Birth of a Wave
A Garden overlooking the Pacific Ocean
By Mario Pisani
The setting is remarkably evocative – a garden or more accurately the sloping terrain of this distinctive house perched on the summit of a hill along the coastline of Chile, with scenic views over the Pacific Ocean. It is no coincidence that the dominant imagery is that of the waves in the sea. The perpetual movement of the sea as Paul Valery recalls in his poignant poem dedicated to the Marine Cemetery is always ready to renew and repeat itself. It is a movement that evokes the sweet dance of love which is the very origin of life. It is certainly not a coincidence that even our life originates from the sea.

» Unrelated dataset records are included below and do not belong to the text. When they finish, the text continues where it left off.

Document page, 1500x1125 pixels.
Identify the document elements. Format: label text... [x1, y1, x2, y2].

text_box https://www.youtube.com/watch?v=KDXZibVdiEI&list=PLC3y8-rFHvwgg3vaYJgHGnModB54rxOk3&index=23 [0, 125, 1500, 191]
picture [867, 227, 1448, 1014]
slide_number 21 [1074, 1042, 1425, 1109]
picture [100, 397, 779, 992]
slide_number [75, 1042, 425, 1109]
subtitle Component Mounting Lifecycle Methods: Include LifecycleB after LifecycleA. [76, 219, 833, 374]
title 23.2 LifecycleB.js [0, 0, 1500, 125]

The garden is perched over a steep cliff that embraces a splendid beach. The slow, arduous path between the house and the sea is enhanced by the fantastic colour of the vegetation selected and planted on a fertile dune, rich in organic matter and well-drained, originally covered with low shrubs known as Baccharis, sometime referred to as “sweeps” for the distinctive small narrow leaves that resemble brooms. There are over 500 different species that are to be found in the Americas, particularly in the warmer regions of Brazil, Argentina, Colombia, Chile and Mexico. There is also an abundant cover of herbaceous perennial shrubs that are resilient to the local climate as are the Eryngium paniculata. They are of a metallic blue colour, maybe a bit far removed from current fashion but blended with other plant species their presence is accentuated and enhanced. In fact, the English landscape architect Penelope Hobhouse has described them as, “The silvery or grey-blue foliage of the Eryngium that serves to accentuate the flowers in various hues ranging from metallic-blue to lavender-blue….

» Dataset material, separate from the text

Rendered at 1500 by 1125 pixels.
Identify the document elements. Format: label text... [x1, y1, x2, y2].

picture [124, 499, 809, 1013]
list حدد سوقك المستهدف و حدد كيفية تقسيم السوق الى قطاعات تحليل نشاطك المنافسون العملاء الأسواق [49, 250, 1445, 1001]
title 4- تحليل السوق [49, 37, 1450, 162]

“The blossoms of these thistles have a spectral effect along the boulders and rocks, and are especially enchanting during sunset. Let them grow close to the Acanthus as a contrast with the foliage or a silvery border with hues of soft pastel colours and shades of white.” There are also delicate annuals such as the Schizantus; as well as the beautiful bulbs of which the most distinctive is the elegant Rhodophiala, even this being a native species of the Americas.

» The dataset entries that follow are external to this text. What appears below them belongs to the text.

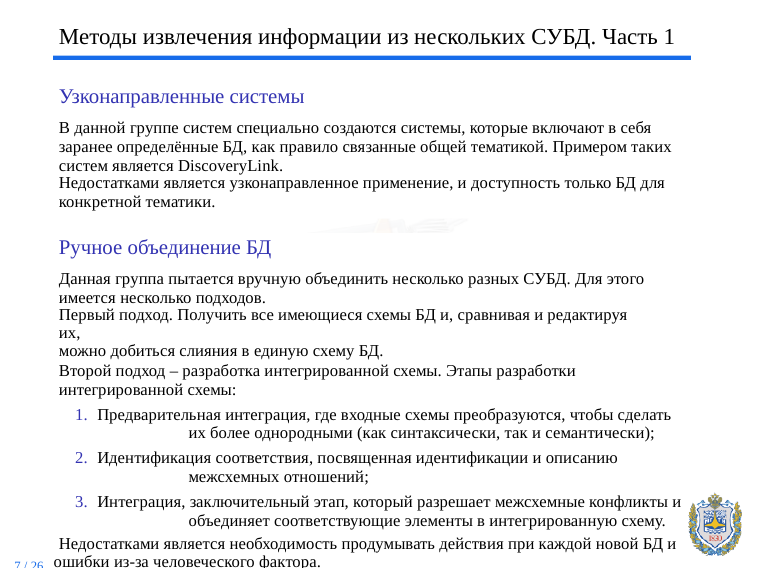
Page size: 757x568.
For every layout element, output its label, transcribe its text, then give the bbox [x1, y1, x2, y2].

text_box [50, 232, 706, 563]
picture [688, 492, 742, 556]
text_box [53, 55, 691, 60]
title Методы извлечения информации из нескольких СУБД. Часть 1 [56, 19, 710, 114]
text_box Узконаправленные системы В данной группе систем специально создаются системы, которые включают в себя заранее определённые БД, как правило связанные общей тематикой. Примером таких систем является DiscoveryLink. Недостатками является узконаправленное применение, и доступность только БД для конкретной тематики. Ручное объединение БД Данная группа пытается вручную объединить несколько разных СУБД. Для этого имеется несколько подходов. Первый подход. Получить все имеющиеся схемы БД и, сравнивая и редактируя их, можно добиться слияния в единую схему БД. Второй подход – разработка интегрированной схемы. Этапы разработки интегрированной схемы: Предварительная интеграция, где входные схемы преобразуются, чтобы сделать их более однородными (как синтаксически, так и семантически); Идентификация соответствия, посвященная идентификации и описанию межсхемных отношений; Интеграция, заключительный этап, который разрешает межсхемные конфликты и объединяет соответствующие элементы в интегрированную схему. Недостатками является необходимость продумывать действия при каждой новой БД и 7 / 26 ошибки из-за человеческого фактора. [6, 69, 701, 568]
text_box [50, 109, 706, 219]
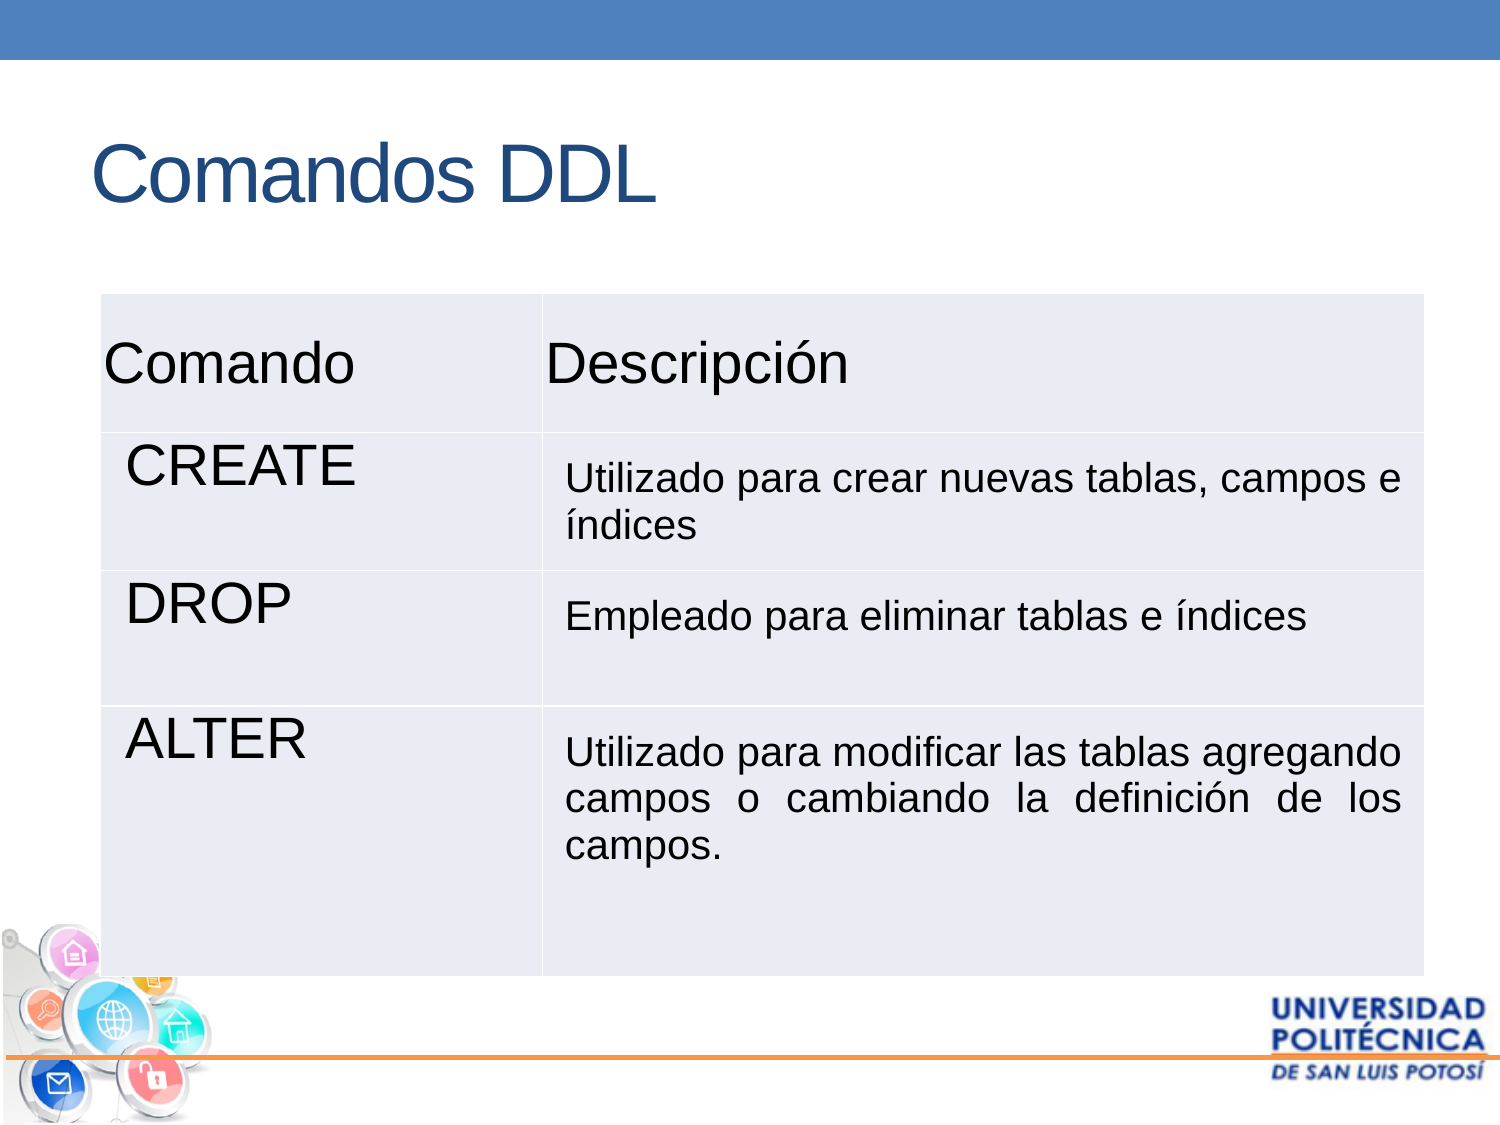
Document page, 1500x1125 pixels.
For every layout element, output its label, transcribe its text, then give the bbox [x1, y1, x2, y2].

This region has a very rich biodiversity due to the topography of the surrounding hills which trap the humid moist currents emanating from the ocean, contributing to the formation of dense woods in the ravines, giving life to the bush that extends over most of the region and which is interspersed with the desert flora that originates from the terrain a few miles further north.
The landscape has been subjected to dramatic changes primarily due to grazing activities in the pastures and also due to real estate development. One of the main objectives of the project, which was the recipient of the second prize in the 2011 edition of the Tor San Lorenzo Nurseries, was that of trying to reinstate the original vegetation by the introduction of native species that grew in the same environment.
Recently, some nurseries and horticulturalists have been pursuing this sustainable approach. This has caused many to travel for several kilometres to identify nurseries of vulnerable plant species such as Alstroemeria pelegrina and the Puya venusta. The garden faces the challenge of re-defining the landscape context of the house on a monumental scale.
The landscape architects have proposed a ramp, some 50 metres long and 1 metre wide as the only man-made element, simulating a canoe or surf-board emanating from the sea, and that riding along the crest of a giant wave, extends all the way from the beach to the house. The design concept is derived from the writings of the famous poet Pablo Neruda, who having lived along the ocean coast narrates how he observed a piece of wood coming from the sea, waited patiently for it to arrive at the beach and then transformed it into a writing desk from where he conducted most of his writing. The wave of vegetation, resistant to the strong salt sea-borne wind currents, transforms itself into a sea of blue flowers that engage in a dialogue with the foam and constant movement of the ocean.
The garden is the work of architect Nicholas Cau (b.1970-) and Ricardo Campos Walker (b. 1968-), a graduate in Landscape Architecture from the ‘John Brookes School of Garden Design’.